ASSIGNMENT: Among the entries, which lines carry the string "Left"? Copy each of them.

────────────────────────────────────────

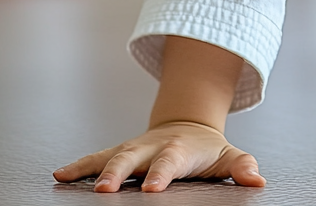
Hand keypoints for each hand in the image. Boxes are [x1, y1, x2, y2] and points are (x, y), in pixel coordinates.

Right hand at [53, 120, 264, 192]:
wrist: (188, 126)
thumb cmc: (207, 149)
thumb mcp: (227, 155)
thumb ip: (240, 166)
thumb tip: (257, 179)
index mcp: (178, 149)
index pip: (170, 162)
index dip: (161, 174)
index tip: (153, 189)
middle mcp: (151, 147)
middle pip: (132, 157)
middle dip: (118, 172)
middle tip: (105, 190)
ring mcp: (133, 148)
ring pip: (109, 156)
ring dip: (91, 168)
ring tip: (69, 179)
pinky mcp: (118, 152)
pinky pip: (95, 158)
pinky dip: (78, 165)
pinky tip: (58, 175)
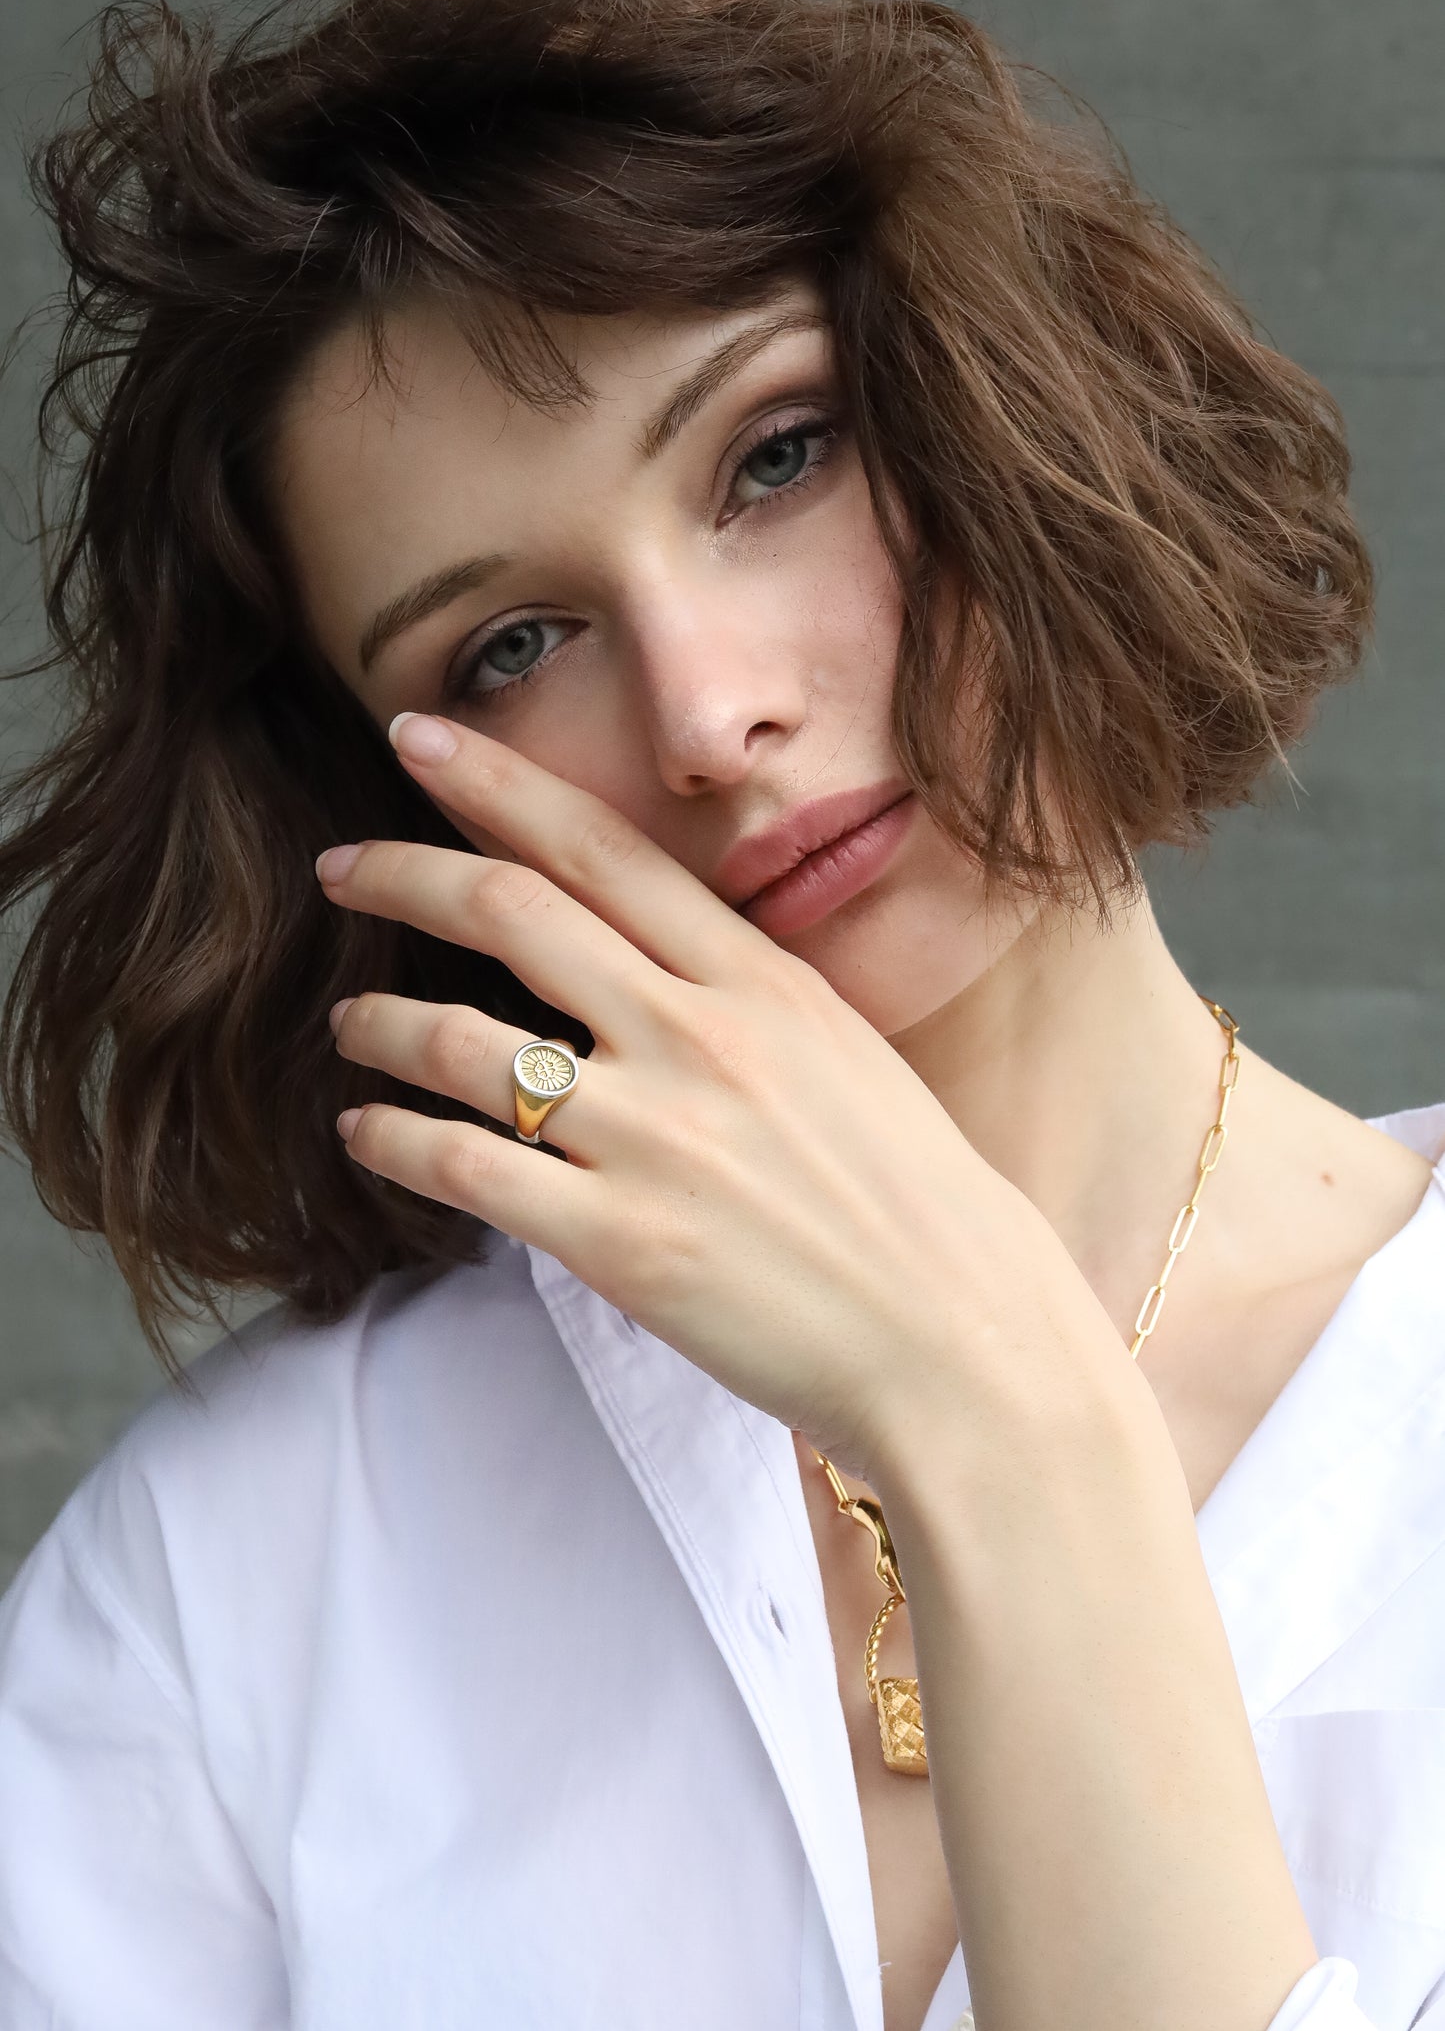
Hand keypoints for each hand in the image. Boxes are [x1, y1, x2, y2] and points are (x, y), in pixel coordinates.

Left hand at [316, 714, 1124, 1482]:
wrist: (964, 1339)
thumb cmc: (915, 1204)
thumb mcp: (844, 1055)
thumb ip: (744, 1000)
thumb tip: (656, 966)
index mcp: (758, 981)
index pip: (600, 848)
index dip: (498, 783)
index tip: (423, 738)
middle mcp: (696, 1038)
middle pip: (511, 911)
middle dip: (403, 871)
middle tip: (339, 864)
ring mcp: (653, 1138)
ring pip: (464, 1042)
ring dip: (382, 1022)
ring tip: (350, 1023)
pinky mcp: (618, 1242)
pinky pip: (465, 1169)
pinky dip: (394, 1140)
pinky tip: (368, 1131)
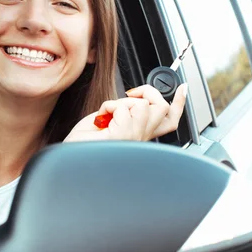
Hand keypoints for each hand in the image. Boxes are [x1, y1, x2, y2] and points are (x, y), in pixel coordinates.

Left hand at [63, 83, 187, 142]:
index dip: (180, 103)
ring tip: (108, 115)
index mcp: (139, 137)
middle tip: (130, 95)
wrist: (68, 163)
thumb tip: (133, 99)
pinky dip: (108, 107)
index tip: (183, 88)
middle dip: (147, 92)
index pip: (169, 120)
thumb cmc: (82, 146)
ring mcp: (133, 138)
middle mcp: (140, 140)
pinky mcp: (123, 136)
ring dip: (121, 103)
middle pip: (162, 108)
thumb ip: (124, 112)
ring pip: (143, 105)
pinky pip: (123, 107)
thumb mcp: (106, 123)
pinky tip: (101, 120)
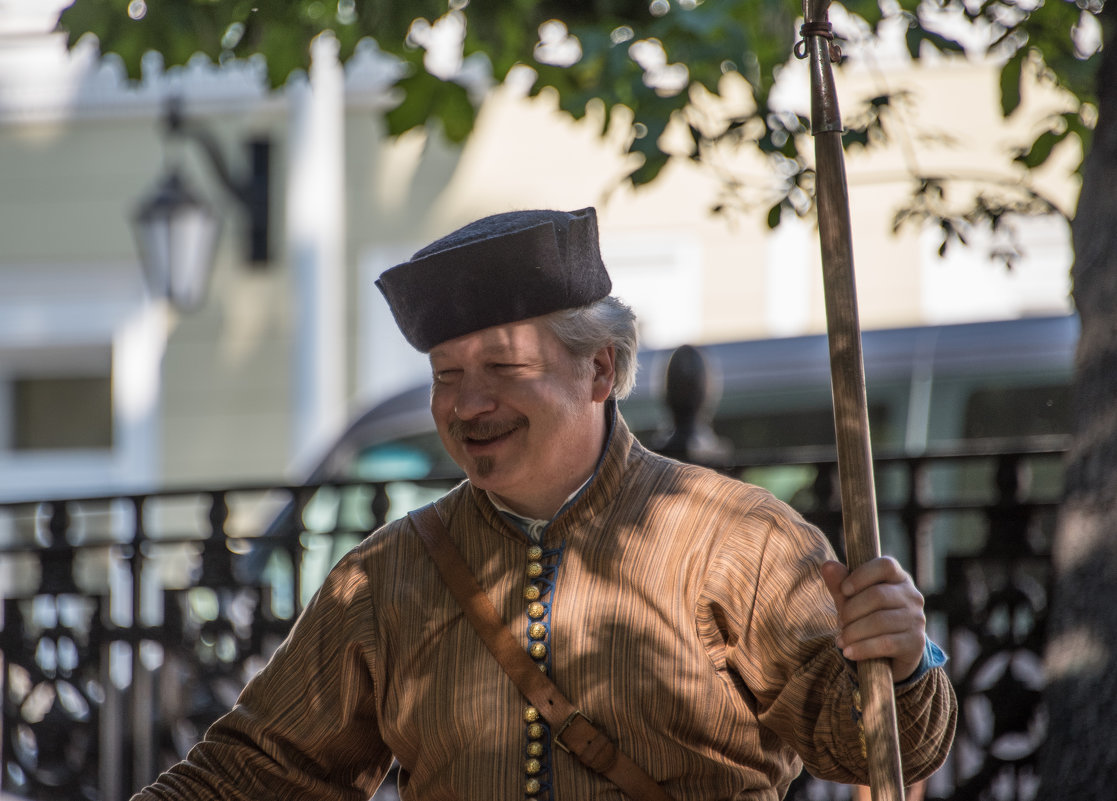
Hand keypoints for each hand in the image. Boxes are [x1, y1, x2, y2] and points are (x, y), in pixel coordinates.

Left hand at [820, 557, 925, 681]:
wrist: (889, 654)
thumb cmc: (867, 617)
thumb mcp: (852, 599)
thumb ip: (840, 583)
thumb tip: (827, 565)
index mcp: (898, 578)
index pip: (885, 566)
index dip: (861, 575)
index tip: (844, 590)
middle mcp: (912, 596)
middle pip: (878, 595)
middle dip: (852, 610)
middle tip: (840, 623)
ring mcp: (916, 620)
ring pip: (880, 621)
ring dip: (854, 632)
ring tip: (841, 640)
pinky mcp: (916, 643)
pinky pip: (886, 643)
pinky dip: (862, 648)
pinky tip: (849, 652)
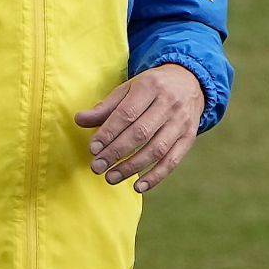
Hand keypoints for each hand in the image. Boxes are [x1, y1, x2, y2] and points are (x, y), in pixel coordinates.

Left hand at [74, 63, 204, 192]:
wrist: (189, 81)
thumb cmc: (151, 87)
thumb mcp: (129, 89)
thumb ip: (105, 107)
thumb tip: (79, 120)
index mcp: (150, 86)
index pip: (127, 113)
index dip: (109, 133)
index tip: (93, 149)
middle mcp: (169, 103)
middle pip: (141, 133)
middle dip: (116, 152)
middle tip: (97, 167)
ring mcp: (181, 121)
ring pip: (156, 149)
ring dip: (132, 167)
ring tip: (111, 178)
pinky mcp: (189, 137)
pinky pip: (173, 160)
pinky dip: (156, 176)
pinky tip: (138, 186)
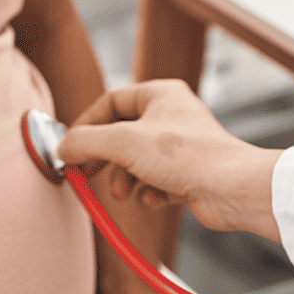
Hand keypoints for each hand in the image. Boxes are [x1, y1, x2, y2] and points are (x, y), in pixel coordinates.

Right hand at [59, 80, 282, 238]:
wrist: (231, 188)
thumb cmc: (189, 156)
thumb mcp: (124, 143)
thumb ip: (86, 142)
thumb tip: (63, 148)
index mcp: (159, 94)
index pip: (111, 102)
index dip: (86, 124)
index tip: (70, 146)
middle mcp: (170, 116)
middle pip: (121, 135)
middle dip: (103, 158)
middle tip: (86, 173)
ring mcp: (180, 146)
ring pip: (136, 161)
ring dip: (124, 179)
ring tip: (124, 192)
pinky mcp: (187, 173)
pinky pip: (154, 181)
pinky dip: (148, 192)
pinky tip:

────────────────────────────────────────

REPLY:
Left hand at [316, 714, 1124, 1482]:
Left hand at [63, 83, 187, 142]:
Left hand at [820, 557, 925, 681]:
Left hand at [74, 63, 204, 192]:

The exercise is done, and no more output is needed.